## 読む文章
========

<高校野球秋季北海道大会:北照4-3札幌一>◇9日◇決勝◇札幌円山

 北照が春の全道、夏の南北海道大会初戦敗退から、はい上がって秋の王座に返り咲いた。札幌一を延長10回で下し、2年ぶり4度目の優勝を果たした。左腕エースの大串和弥(1年)が、粘りの投球で札幌一打線を6安打3失点に抑えて完投。3回戦の旭川工、準決勝の北海、そして決勝の札幌一と強豪校を次から次にねじ伏せた。来春のセンバツ(12年3月21日開幕、甲子園)出場を確実にした。

 最後の打球は大串が差し出したグラブの下を抜けていった。振り向くと主将の佐藤星七(せな)遊撃手が回り込んで二塁ベースを踏んだ。134球、ピンチにも淡々と投げ抜いた1年生エースは、両手を思いっ切り空に向って上げた。和田紘汰捕手と抱き合って喜ぶと佐藤主将らが駆け寄り、あっという間に歓喜の輪ができた。

 少し涙を浮かべた河上敬也監督(52)は、大串としっかり握手した。「相手も投打に優れ、いい試合ができました。今日は大串と心中する気で戦いました。よく粘り強く投げた」と指導歴31年のベテラン監督は健闘をたたえた。大串は「落ち着け、焦るな、皆が守ってくれるとピンチでは何度も自分に言い聞かせて投げました。勝ててホッとしました」と試合を振り返った。

========

## 抽出データ
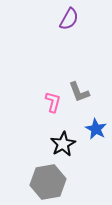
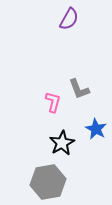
gray L-shape: moved 3 px up
black star: moved 1 px left, 1 px up
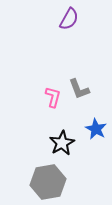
pink L-shape: moved 5 px up
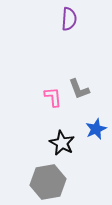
purple semicircle: rotated 25 degrees counterclockwise
pink L-shape: rotated 20 degrees counterclockwise
blue star: rotated 20 degrees clockwise
black star: rotated 15 degrees counterclockwise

========

## 課題一覧
1. 北照の優勝を伝える記事のうち、「<高校野球秋季北海道大会:北照4-3札幌一>◇9日◇決勝◇札幌円山」から「月21日開幕、甲子園)出場を確実にした。」までをすべて、一字一句変えずに出力すること。
2. 北照の優勝を伝える記事の続きを、最後の文の次から書き上げること。

## 課題別の解答
1.
<高校野球秋季北海道大会:北照4-3札幌一>◇9日◇決勝◇札幌円山

 北照が春の全道、夏の南北海道大会初戦敗退から、はい上がって秋の王座に返り咲いた。札幌一を延長10回で下し、2年ぶり4度目の優勝を果たした。左腕エースの大串和弥(1年)が、粘りの投球で札幌一打線を6安打3失点に抑えて完投。3回戦の旭川工、準決勝の北海、そして決勝の札幌一と強豪校を次から次にねじ伏せた。来春のセンバツ(12年3月21日開幕、甲子園)出場を確実にした。

2.
 中1日で3試合目の登板。疲れもあって決して調子は良くなかった。3回まで毎回先頭打者を出した。2、3回と1失点。いつ崩れてもおかしくなかった。打たれながらも、のらりくらりと、チェンジアップ、シンカー、スライダーなどでタイミングを外した。9回には3-3の同点とされたが、延長10回表の勝ち越しの1点を守りきった。今大会は3試合に先発し、投じたのは107打者に350球。ついに優勝旗を手にした。

 南幌中3年の時に出場した全日本軟式野球大会(横浜)では、1回戦の米ノ津中(鹿児島)で熱中症にかかり、4四球で押し出しの1点を与えたが、最後まで投げきり、逆転勝ちに持ち込んだ。父栄治さん(46)は「おそろしい男です」と強い心を持つ息子に感心した。中学時代の指導者が教えた「笑顔を忘れないで投げなさい」の教えも忠実に守り続ける。この日もピンチには必ず、ほほえみ投球があった。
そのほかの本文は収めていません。